Valley Torah Boys Return to statewide Mock Trial Tournament – now on zoom

In the first week of September, the Constitutional Rights Foundation (CRF) announced the restart of the National Mock Trial Competition. This year the CRF announced that while the organization is not canceling the competition due to COVID-19, they will complete the competition via Zoom. What this meant for David Kerendian (’22) and I (’22), co-captains of the VTHS boys’ team, was countless zoom calls analyzing the case packet, assigning team roles, and preparing team members for their respective roles.
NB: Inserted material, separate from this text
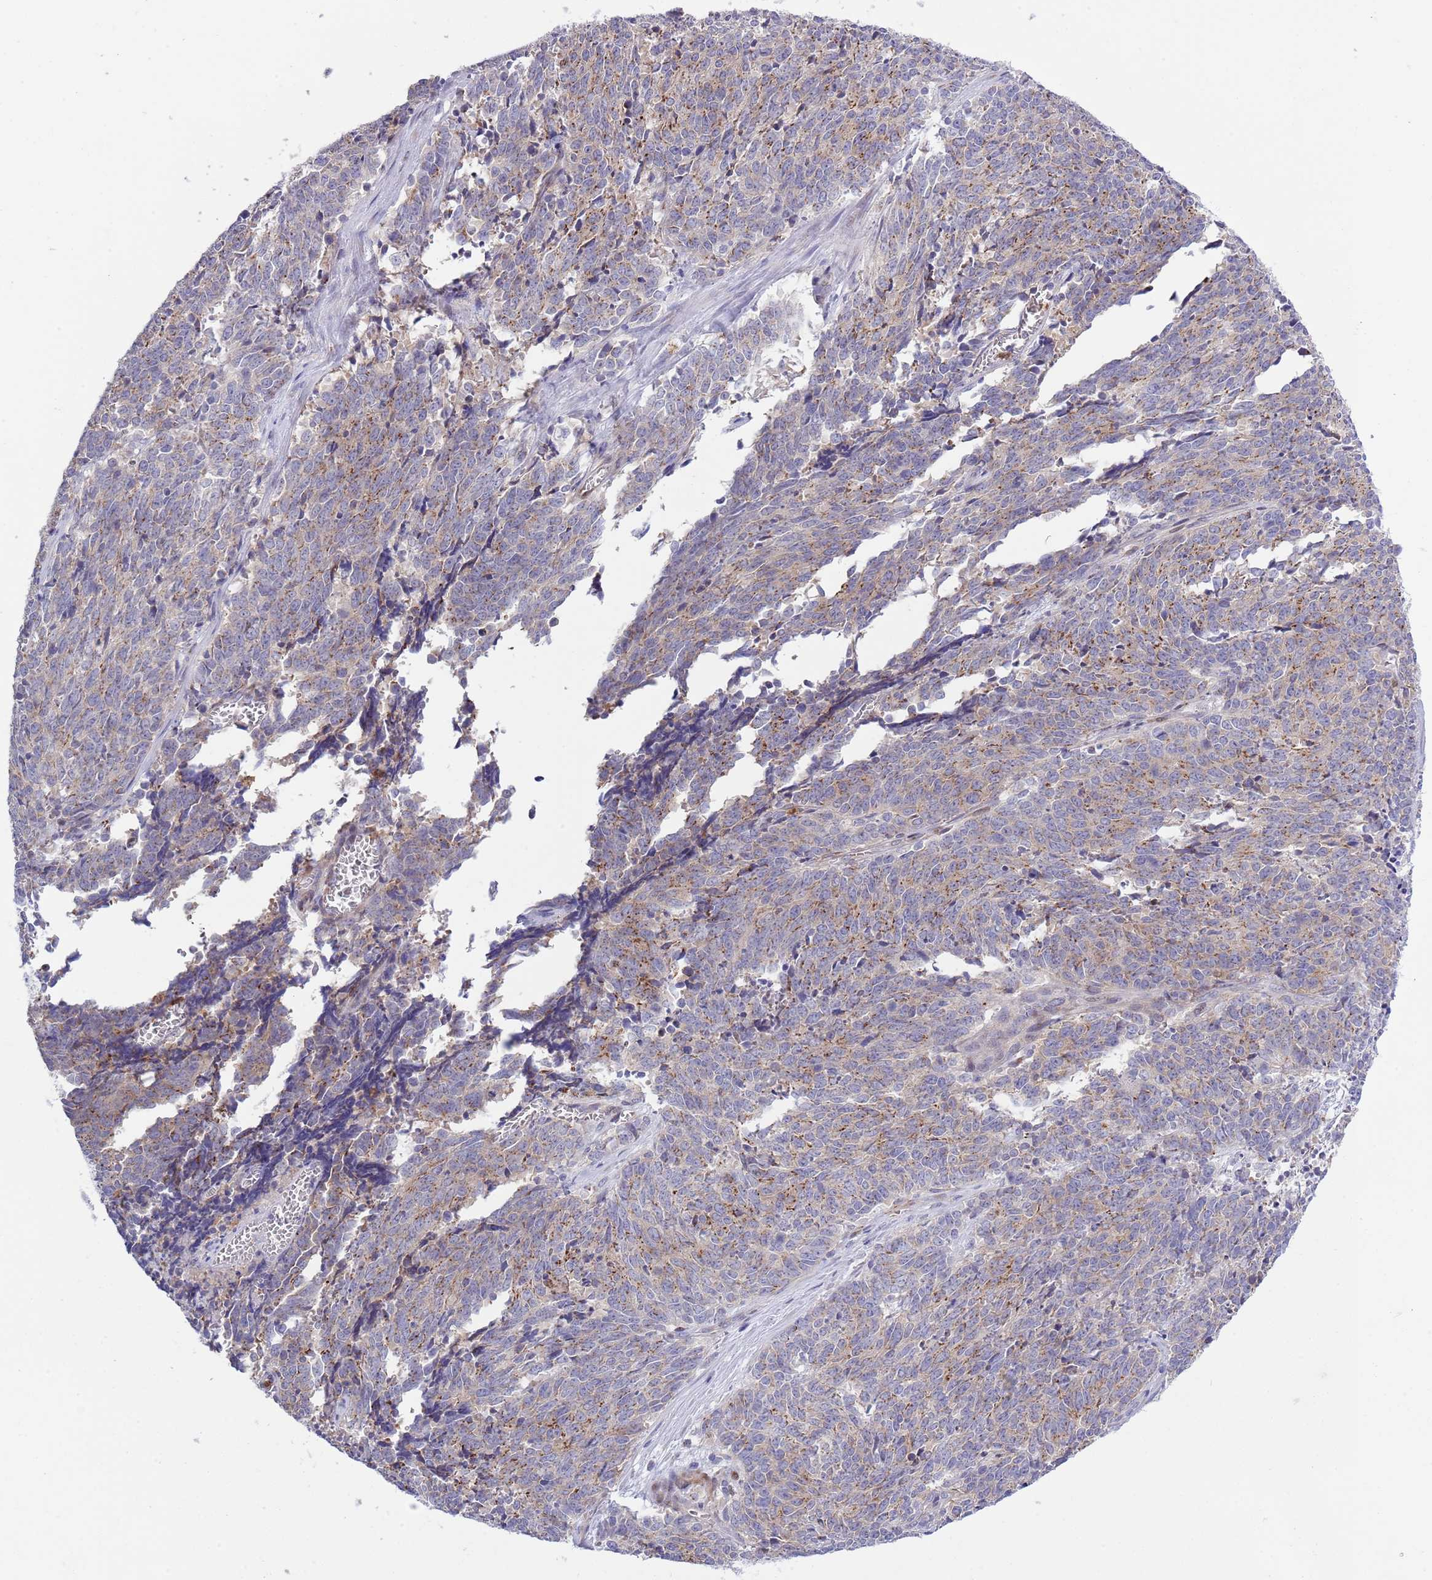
{"staining": {"intensity": "moderate", "quantity": ">75%", "location": "cytoplasmic/membranous"}, "tissue": "cervical cancer", "cell_type": "Tumor cells", "image_type": "cancer", "snomed": [{"axis": "morphology", "description": "Squamous cell carcinoma, NOS"}, {"axis": "topography", "description": "Cervix"}], "caption": "Protein analysis of cervical cancer (squamous cell carcinoma) tissue displays moderate cytoplasmic/membranous expression in approximately >75% of tumor cells.", "gene": "ZFP2", "patient": {"sex": "female", "age": 29}}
The defendant of this year’s case, celebrity Youtuber Lee Croddy, used his channel “The Right Choice of News” to rant about government conspiracies. According to the facts of the case, the defendant asked a loyal follower of his, Remi Montoya, to “get” government documents (about UFOs) from Government Official Drew Marshak to expose the government. Montoya went to Officer Marshak’s house, and when he saw the Officer was not home, broke in and stole the documents. After all of this, Montoya went back to the defendant and took shelter at the YouTube celebrity’s house for the night. The next day, Montoya was arrested for his burglary, but a few days later, the defendant was arrested on two charges: aiding and abetting the thievery and acting as an accessory to Montoya after the deed. The defense argues that Croddy told his fan to “get” the documents and Montoya took it to the extreme and stole the documents. The prosecution argued differently, saying that Croddy insisted repeatedly to get the documents and with such insistence plus saying “you have to get those documents” implying to take the documents with any force needed, including thievery especially because Croddy said he would take the documents by force if necessary. The concept of groupthink was also assessed.
The exciting part of participating in Mock Trial is that it allows one to test their talents in a variety of ways for different careers: if one is interested in law, one can be a trial attorney; if one is interested in becoming a doctor or psychologist, there is always an expert witness for both the prosecution and defense which involves a lot of knowledge of sociology, accidents, and health. Lastly, if one wants to join theater or go into the arts, acting is always pushed to its limits to reenact these characters.
The way the CRF competition works is that schools all over the state come together (this year via zoom) and compete with each other, one school starting with the prosecution and the other ending with the defense. Then, a week later, each school would join back together and play a different school and argue the other half of the case. For example, in November, we joined on zoom with a high school homeschool group and played the defense, and a week later we played a different school with us playing the prosecution this time. These two teams reenact this trial and a real judge decides the verdict. Scorers then “grade” everyone’s skills and later, every school gets their scores plus the total of the opposing school’s scores.
After rigorous tryouts, David and I made up our minds as to who was accepted onto the team. For the defense, Schneur Friedman, a sophisticated and excellent speaker, would give over the pretrial motion. David Kerendian (‘22) gave over the opening statements for the defense. Eliyahu Kublin (‘21) would play the defendant Lee Croddy. Also, Coby Barnett (‘21) and Ariel Kohanteb (‘24) would play witnesses with Jacob Manela (‘23) playing the expert witness. Lastly,
David would give the closing statements while Ahron Riss (‘23) would play bailiff. All this time, David and I acted as lead attorneys for our and the prosecution’s witnesses.
For the prosecution, Schneur would again give over the pretrial motion. I would give over the opening statements and Eliyahu would play the flip side of defense: key witness Remi Montoya. Also, Ariel Nourollah (‘22) and Gabi Tabarzia (‘24) would play witnesses with Jacob again playing the expert witness, this time for prosecution. Lastly, David would give the closing statements while Aaron would play clerk this time. Throughout all the witnesses, again David and I would act as attorneys.

For over a few months, the team worked diligently with practice after practice every week. And finally on November 2nd for the defense and November 10th for the prosecution, we entered our trial on zoom. The team did great! With months of practice on our shoulders, the defense won the verdict for aiding and abetting the burglary but lost the verdict with the judge saying Croddy did not act as an accessory after the crime. However, for the prosecution, when the judge announced his verdict, we won both of them. Now we had to wait: the way Mock Trial eliminates teams and moves schools up to the next round of the competition is that any team that does not win a verdict on both trial dates is automatically eliminated; luckily, we won by both dates. The CRF’s second qualification to join the second round is not only to outscore your opposing teams pointwise but also to have the top 10 points of any school in your city. While
we did not make this list, and we did not make the second round, we all still had a blast!
From this year’s trial, even though we did not make it to round 2, we are more prepared than ever for next year! Next year, with only three of our team members seniors as opposed to last year with six seniors, we have most of the team already built. With a minimum of three new members for next year, plus a team with a lot of practice under their belts already, we are going to get those missing points we need to take the next step.